Ysabeau was watching her son closely.

“Saying you know I’ve killed humans and understanding what that means are two different things, Diana. You have no idea what I’m capable of.” He touched his talisman from Bethany and moved away from me with swift, impatient steps.

“I know who you are.” Here was another point of absolute certainty. I wondered what made me so instinctively sure of Matthew as the evidence about the brutality of vampires—even witches—mounted.

“You don’t know yourself. And three weeks ago you’d never heard of me.” Matthew’s gaze was restless and his hands, like mine, were shaking. This worried me less than the fact that Ysabeau had pitched farther forward in her seat. He picked up a poker and gave the fire a vicious thrust before throwing it aside.
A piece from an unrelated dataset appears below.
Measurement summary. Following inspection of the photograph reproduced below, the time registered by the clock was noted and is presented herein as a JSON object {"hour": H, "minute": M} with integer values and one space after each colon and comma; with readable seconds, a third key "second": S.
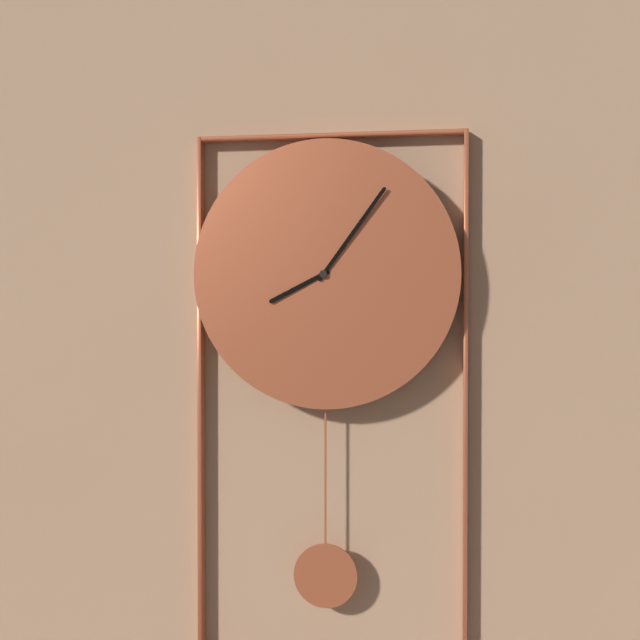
{"hour": 8, "minute": 6}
The metal rang against the stone, gouging the hard surface as if it were butter.

“We will figure this out. Give us some time.” I tried to make my voice low and soothing.

“There’s nothing to figure out.” Matthew was pacing now. “You have too much undisciplined power. It’s like a drug—a highly addictive, dangerous drug that other creatures are desperate to share. You’ll never be safe so long as a witch or vampire is near you.”

My mouth opened to respond, but the place where he’d been standing was empty. Matthew’s icy fingers were on my chin, lifting me to my feet.

“I’m a predator, Diana.” He said it with the seductiveness of a lover. The dark aroma of cloves made me dizzy. “I have to hunt and kill to survive.” He turned my face away from him with a savage twist, exposing my neck. His restless eyes raked over my throat.

“Matthew, put Diana down.” Ysabeau sounded unconcerned, and my own faith in him remained unshaken. He wanted to frighten me off for some reason, but I was in no real danger—not as I had been with Domenico.

“She thinks she knows me, Maman,” he purred. “But Diana doesn’t know what it’s like when the craving for a warmblood tightens your stomach so much that you’re mad with need. She doesn’t know how much we want to feel the blood of another heart pulsing through our veins. Or how difficult it is for me to stand here, so close, and not taste her.”

Ysabeau rose but remained where she was. “Now is not the time to teach her, Matthew.”

“You see, it’s not just that I could kill you outright,” he continued, ignoring his mother. His black eyes were mesmerizing. “I could feed on you slowly, taking your blood and letting it replenish, only to begin again the next day.” His grip moved from my chin to circle my neck, and his thumb stroked the pulse at my throat as if he were gauging just where to sink his teeth into my flesh.

“Stop it,” I said sharply. His scare tactics had gone on long enough.

Matthew dropped me abruptly on the soft carpet. By the time I felt the impact, the vampire was across the room, his back to me and his head bowed.

I stared at the pattern on the rug beneath my hands and knees.

A swirl of colors, too many to distinguish, moved before my eyes.

They were leaves dancing against the sky—green, brown, blue, gold.

“It’s your mom and dad,” Sarah was explaining, her voice tight. “They’ve been killed. They’re gone, honey.”

I dragged my eyes from the carpet to the vampire standing with his back to me.

“No.” I shook my head.

“What is it, Diana?” Matthew turned, concern momentarily pushing the predator away.

The swirl of colors captured my attention again—green, brown, blue, gold. They were leaves, caught in an eddy on a pool of water, falling onto the ground around my hands. A bow, curved and polished, rested next to a scattering of arrows and a half-empty quiver.

I reached for the bow and felt the taut string cut into my flesh.

“Matthew,” Ysabeau warned, sniffing the air delicately.

“I know, I can smell it, too,” he said grimly.

He’s yours, a strange voice whispered. You mustn’t let him go.

“I know,” I murmured impatiently.

“What do you know, Diana?” Matthew took a step toward me.

Marthe shot to my side. “Leave her,” she hissed. “The child is not in this world.”